SPOILERS AHEAD: I can only imagine just about anyone who is anyone has seen the first episode
now, so I won't blow up many heads as it is, but just in case -- yes, I'll be spoiling a lot here. For starters, it's true: this season has something to do with a lot of the events occurring way back when in our country in a little town called Roanoke as evidenced by the subtitle of this season: "My Roanoke Nightmare."

But what I was not prepared for was the fact that this season would be told not by conventional means, but by obvious mockumentary in an admittedly believable and disturbing fashion. Kudos. They took cues from what we've been seeing a lot of lately in channels like Destination America or SyFy where the horror takes a smattering of a found footage era and simply dramatically represents it with clips of real-life, real-world testimonials to help the narrative along.

It's a form of storytelling with surprising effect.

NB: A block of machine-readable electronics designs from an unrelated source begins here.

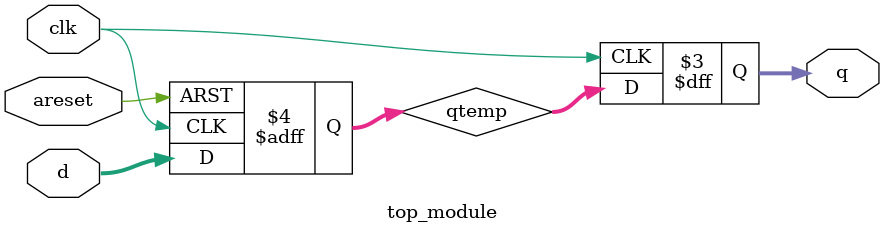
<source format=sv>
module top_module(
    input clk,
    input [7:0] d,
    input areset,
    output reg [7:0] q
);

    reg [7:0] qtemp;
    
    always @(posedge clk or posedge areset) begin
        if (areset)
            qtemp <= 8'b0;
        else
            qtemp <= d;
    end
    
    always @(posedge clk) begin
        q <= qtemp;
    end
    
endmodule

</source>
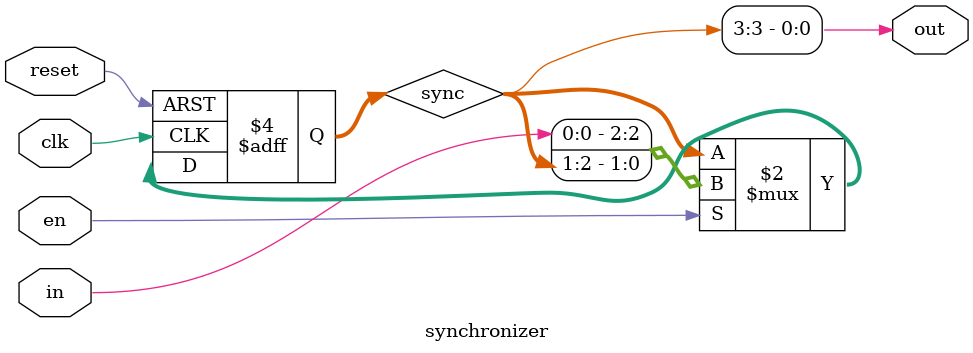
<source format=sv>
/* Synchronizer */

module synchronizer
  (input  wire reset, // reset
   input  wire clk,   // clock
   input  wire en,    // clock enable
   input  wire in,    // input
   output wire out);  // synchronized output

   logic [1:3] sync;

   always_ff @(posedge clk or posedge reset)
     if (reset)
       sync <= '0;
     else
       if (en)
         sync <= {in, sync[1 : $right(sync) - 1]};

   assign out = sync[3];
endmodule

</source>
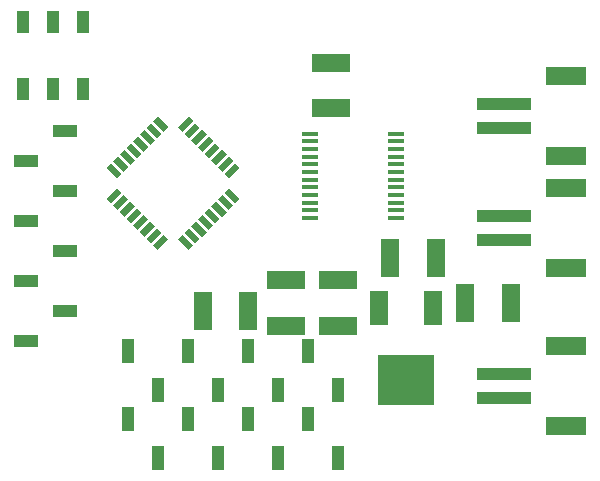
<source format=gtp>
G75*
%MOIN*%
%OFA0B0*%
%FSLAX25Y25*%
%IPPOS*%
%LPD*%
%AMOC8*
5,1,8,0,0,1.08239X$1,22.5*
%
%ADD10R,0.18110X0.03937*%
%ADD11R,0.13386X0.06299*%
%ADD12R,0.05500X0.01370*%
%ADD13R,0.05000X0.02200*%
%ADD14R,0.02200X0.05000*%
%ADD15R,0.07874X0.03937*%
%ADD16R,0.03937X0.07874*%
%ADD17R,0.06496X0.12598*%
%ADD18R,0.04016X0.07480*%
%ADD19R,0.06299X0.11811*%
%ADD20R,0.19000X0.16500*%
%ADD21R,0.12598X0.06496*%
D10*
X0172233Y0036230D03*
X0172233Y0044104D03*
X0172233Y0088730D03*
X0172233Y0096604D03*
X0172233Y0126230D03*
X0172233Y0134104D03*
D11*
X0192706Y0143552D03*
X0192706Y0116781D03*
X0192706Y0106052D03*
X0192706Y0079281D03*
X0192706Y0053552D03*
X0192706Y0026781D03*
D12*
X0136194Y0096092D03*
X0136194Y0098651D03*
X0136194Y0101210D03*
X0136194Y0103769D03*
X0136194Y0106328D03*
X0136194Y0108887D03*
X0136194Y0111446D03*
X0136194Y0114005D03*
X0136194Y0116564D03*
X0136194Y0119123D03*
X0136194Y0121682D03*
X0136194Y0124241D03*
X0107406Y0124241D03*
X0107406Y0121682D03*
X0107406Y0119123D03*
X0107406Y0116564D03*
X0107406Y0114005D03*
X0107406Y0111446D03*
X0107406Y0108887D03*
X0107406Y0106328D03*
X0107406Y0103769D03*
X0107406Y0101210D03*
X0107406Y0098651D03*
X0107406Y0096092D03*
D13*
G36*
X0080556Y0106056D02*
X0084090Y0102522D01*
X0082534Y0100966D01*
X0079000Y0104500D01*
X0080556Y0106056D01*
G37*
G36*
X0078329Y0103829D02*
X0081863Y0100295D01*
X0080307Y0098739D01*
X0076773Y0102273D01*
X0078329Y0103829D01*
G37*
G36*
X0076102Y0101602D02*
X0079636Y0098068D01*
X0078080Y0096512D01*
X0074546Y0100046D01*
X0076102Y0101602D01*
G37*
G36*
X0073875Y0099375D02*
X0077409Y0095841D01*
X0075853Y0094285D01*
X0072319Y0097819D01*
X0073875Y0099375D01*
G37*
G36*
X0071648Y0097148D02*
X0075182Y0093614D01*
X0073626Y0092058D01*
X0070092Y0095592D01*
X0071648Y0097148D01*
G37*
G36*
X0069420Y0094921D02*
X0072954Y0091387D01*
X0071398Y0089831D01*
X0067864Y0093365D01*
X0069420Y0094921D01*
G37*
G36*
X0067193Y0092694D02*
X0070727Y0089160D01*
X0069171Y0087604D01*
X0065637Y0091138D01*
X0067193Y0092694D01*
G37*
G36*
X0064966Y0090467D02*
X0068500Y0086933D01*
X0066944Y0085377D01*
X0063410Y0088911D01*
X0064966Y0090467D01*
G37*
G36*
X0041066Y0114367D02*
X0044600Y0110833D01*
X0043044Y0109277D01*
X0039510Y0112811D01*
X0041066Y0114367D01*
G37*
G36*
X0043293Y0116594D02*
X0046827Y0113060D01*
X0045271Y0111504D01*
X0041737Y0115038D01*
X0043293Y0116594D01*
G37*
G36*
X0045520Y0118821D02*
X0049054Y0115287D01*
X0047498Y0113731D01*
X0043964Y0117265D01*
X0045520Y0118821D01*
G37*
G36*
X0047747Y0121048D02*
X0051281Y0117514D01*
X0049725Y0115958D01*
X0046191Y0119492D01*
X0047747Y0121048D01*
G37*
G36*
X0049974Y0123275D02*
X0053508Y0119741D01*
X0051952Y0118185D01*
X0048418Y0121719D01*
X0049974Y0123275D01*
G37*
G36*
X0052202Y0125502D02*
X0055736Y0121968D01*
X0054180Y0120412D01*
X0050646Y0123946D01*
X0052202Y0125502D01*
G37*
G36*
X0054429Y0127730D02*
X0057963Y0124196D01*
X0056407Y0122640D01*
X0052873Y0126174D01*
X0054429Y0127730D01*
G37*
G36*
X0056656Y0129957D02*
X0060190Y0126423D01*
X0058634Y0124867D01*
X0055100Y0128401D01*
X0056656Y0129957D01*
G37*
D14*
G36*
X0066944Y0129957D02*
X0068500Y0128401D01*
X0064966Y0124867D01*
X0063410Y0126423D01*
X0066944Y0129957D01*
G37*
G36*
X0069171Y0127730D02*
X0070727Y0126174D01*
X0067193Y0122640D01*
X0065637Y0124196D01*
X0069171Y0127730D01*
G37*
G36*
X0071398Y0125502D02*
X0072954Y0123946D01*
X0069420Y0120412D01*
X0067864Y0121968D01*
X0071398Y0125502D01*
G37*
G36*
X0073626Y0123275D02*
X0075182Y0121719D01*
X0071648Y0118185D01*
X0070092Y0119741D01*
X0073626Y0123275D01*
G37*
G36*
X0075853Y0121048D02*
X0077409Y0119492D01*
X0073875Y0115958D01*
X0072319Y0117514D01*
X0075853Y0121048D01*
G37*
G36*
X0078080Y0118821D02*
X0079636Y0117265D01*
X0076102Y0113731D01*
X0074546Y0115287D01*
X0078080Y0118821D01*
G37*
G36*
X0080307Y0116594D02*
X0081863Y0115038D01*
X0078329Y0111504D01*
X0076773Y0113060D01*
X0080307Y0116594D01*
G37*
G36*
X0082534Y0114367D02*
X0084090Y0112811D01*
X0080556Y0109277D01*
X0079000Y0110833D01*
X0082534Y0114367D01*
G37*
G36*
X0056407Y0092694D02*
X0057963Y0091138D01*
X0054429Y0087604D01*
X0052873Y0089160D01*
X0056407Y0092694D01*
G37*
G36*
X0054180Y0094921D02*
X0055736Y0093365D01*
X0052202Y0089831D01*
X0050646Y0091387D01*
X0054180Y0094921D01*
G37*
G36*
X0051952Y0097148D02*
X0053508Y0095592D01*
X0049974Y0092058D01*
X0048418Y0093614D01*
X0051952Y0097148D01*
G37*
G36*
X0049725Y0099375D02*
X0051281Y0097819D01*
X0047747Y0094285D01*
X0046191Y0095841D01*
X0049725Y0099375D01*
G37*
G36*
X0047498Y0101602D02*
X0049054Y0100046D01*
X0045520Y0096512D01*
X0043964Y0098068D01*
X0047498Y0101602D01*
G37*
G36*
X0045271Y0103829D02*
X0046827Y0102273D01*
X0043293Y0098739D01*
X0041737Y0100295D01*
X0045271Y0103829D01*
G37*
G36*
X0043044Y0106056D02*
X0044600Y0104500D01*
X0041066Y0100966D01*
X0039510Y0102522D01*
X0043044Y0106056D01*
G37*
G36*
X0058634Y0090467D02*
X0060190Y0088911D01*
X0056656Y0085377D01*
X0055100Y0086933D01*
X0058634Y0090467D01*
G37*
D15*
X0025796Y0085167D03*
X0012804Y0095167D03*
X0025796Y0105167D03*
X0012804Y0115167D03*
X0025796Y0125167D03*
X0012804Y0075167D03*
X0025796Y0065167D03*
X0012804Y0055167D03*
D16*
X0046800Y0029163D03*
X0056800Y0038671D03*
X0066800Y0029163D03*
X0076800Y0038671D03*
X0086800Y0029163D03*
X0096800Y0038671D03*
X0106800Y0029163D03*
X0116800Y0038671D03*
X0106800Y0051663D03*
X0086800Y0051663D03*
X0066800Y0051663D03*
X0046800Y0051663D03*
X0056800Y0016171D03*
X0076800Y0016171D03*
X0096800Y0016171D03*
X0116800Y0016171D03*
D17*
X0086887Y0065167D03*
X0071713Y0065167D03*
X0134213Y0082667D03*
X0149387Y0082667D03*
X0159213Y0067667D03*
X0174387Y0067667D03*
D18*
X0031800Y0138946D03*
X0021800Y0138946D03*
X0011800Y0138946D03*
X0011800Y0161387D03*
X0021800Y0161387D03*
X0031800Y0161387D03*
D19*
X0130324Y0066072D03*
X0148276Y0066072D03*
D20*
X0139300Y0041915D03*
D21*
X0116800Y0060080D03*
X0099300Y0060080D03*
X0099300Y0075253D03*
X0116800Y0075253D03*
X0114300Y0132580D03*
X0114300Y0147753D03*
M02*

</source>
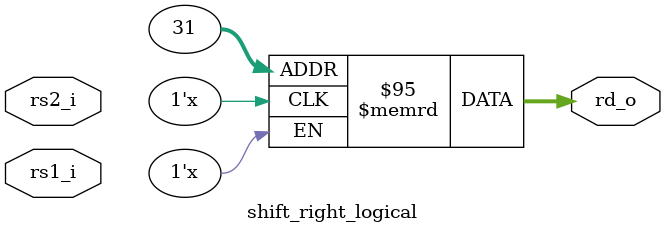
<source format=sv>
`include "../define.sv"
module shift_right_logical(
	input logic [31:0] rs1_i, rs2_i, // rs2_i only has 5 bit length
	output logic [31:0] rd_o
	);
	
	logic [31:0] cond;
	decode_dif DE0(.N_i(rs2_i[4:0]), .Y_o(cond));
	
	logic [31:0] temp [32];
	
	mux2to1_32bit M0(rs1_i, {1'b0, rs1_i[31:1]}, cond[0], temp[0]); 
	mux2to1_32bit M1(temp[0], {1'b0, temp[0][31:1]}, cond[1], temp[1]); 
	mux2to1_32bit M2(temp[1], {1'b0, temp[1][31:1]}, cond[2], temp[2]); 
	mux2to1_32bit M3(temp[2], {1'b0, temp[2][31:1]}, cond[3], temp[3]); 
	mux2to1_32bit M4(temp[3], {1'b0, temp[3][31:1]}, cond[4], temp[4]); 
	mux2to1_32bit M5(temp[4], {1'b0, temp[4][31:1]}, cond[5], temp[5]); 
	mux2to1_32bit M6(temp[5], {1'b0, temp[5][31:1]}, cond[6], temp[6]); 
	mux2to1_32bit M7(temp[6], {1'b0, temp[6][31:1]}, cond[7], temp[7]); 
	mux2to1_32bit M8(temp[7], {1'b0, temp[7][31:1]}, cond[8], temp[8]); 
	mux2to1_32bit M9(temp[8], {1'b0, temp[8][31:1]}, cond[9], temp[9]); 
	mux2to1_32bit M10(temp[9], {1'b0, temp[9][31:1]}, cond[10], temp[10]); 
	mux2to1_32bit M11(temp[10], {1'b0, temp[10][31:1]}, cond[11], temp[11]); 
	mux2to1_32bit M12(temp[11], {1'b0, temp[11][31:1]}, cond[12], temp[12]); 
	mux2to1_32bit M13(temp[12], {1'b0, temp[12][31:1]}, cond[13], temp[13]); 
	mux2to1_32bit M14(temp[13], {1'b0, temp[13][31:1]}, cond[14], temp[14]); 
	mux2to1_32bit M15(temp[14], {1'b0, temp[14][31:1]}, cond[15], temp[15]); 
	mux2to1_32bit M16(temp[15], {1'b0, temp[15][31:1]}, cond[16], temp[16]); 
	mux2to1_32bit M17(temp[16], {1'b0, temp[16][31:1]}, cond[17], temp[17]); 
	mux2to1_32bit M18(temp[17], {1'b0, temp[17][31:1]}, cond[18], temp[18]); 
	mux2to1_32bit M19(temp[18], {1'b0, temp[18][31:1]}, cond[19], temp[19]); 
	mux2to1_32bit M20(temp[19], {1'b0, temp[19][31:1]}, cond[20], temp[20]); 
	mux2to1_32bit M21(temp[20], {1'b0, temp[20][31:1]}, cond[21], temp[21]); 
	mux2to1_32bit M22(temp[21], {1'b0, temp[21][31:1]}, cond[22], temp[22]); 
	mux2to1_32bit M23(temp[22], {1'b0, temp[22][31:1]}, cond[23], temp[23]); 
	mux2to1_32bit M24(temp[23], {1'b0, temp[23][31:1]}, cond[24], temp[24]); 
	mux2to1_32bit M25(temp[24], {1'b0, temp[24][31:1]}, cond[25], temp[25]); 
	mux2to1_32bit M26(temp[25], {1'b0, temp[25][31:1]}, cond[26], temp[26]); 
	mux2to1_32bit M27(temp[26], {1'b0, temp[26][31:1]}, cond[27], temp[27]); 
	mux2to1_32bit M28(temp[27], {1'b0, temp[27][31:1]}, cond[28], temp[28]); 
	mux2to1_32bit M29(temp[28], {1'b0, temp[28][31:1]}, cond[29], temp[29]); 
	mux2to1_32bit M30(temp[29], {1'b0, temp[29][31:1]}, cond[30], temp[30]); 
	mux2to1_32bit M31(temp[30], {1'b0, temp[30][31:1]}, cond[31], temp[31]); 
	
	assign rd_o = temp[31];
	
	
	
endmodule

</source>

We see the emotions in real-time from two different perspectives -- one in retrospect, and one in real-life happening, and the merging of that is ethereal.

Plus don't get me started at all with the advent that is Cuba Gooding Jr.! Nice.

Anyway, the first episode set the stage so beautifully that I'm utterly in agony from watching it end, paralyzed with the need to see what happens in episode II. Talk about a slow burn. All we know is that this couple's caught in an old house in the middle of nowhere seemingly experiencing strange, yet realistic "hauntings," and there's really no other way to describe it.

All the players are alluded to here, the greats (minus Jessica Lange). And their roles are so integrated that you'd never know they're really all in this story together, even though it's being presented as a real documentary.

And that's the beauty of it: it's a documentary. Based on real events. But played in a fictional way.

Like I Said: Genius. PURE GENIUS.


I missed "American Horror Story: Hotel," season 5, sadly, although many have said it was underwhelming. However, if this is any indication of a return to form in breaking ground, I'd say AHS is literally tearing the Earth up a new a-hole.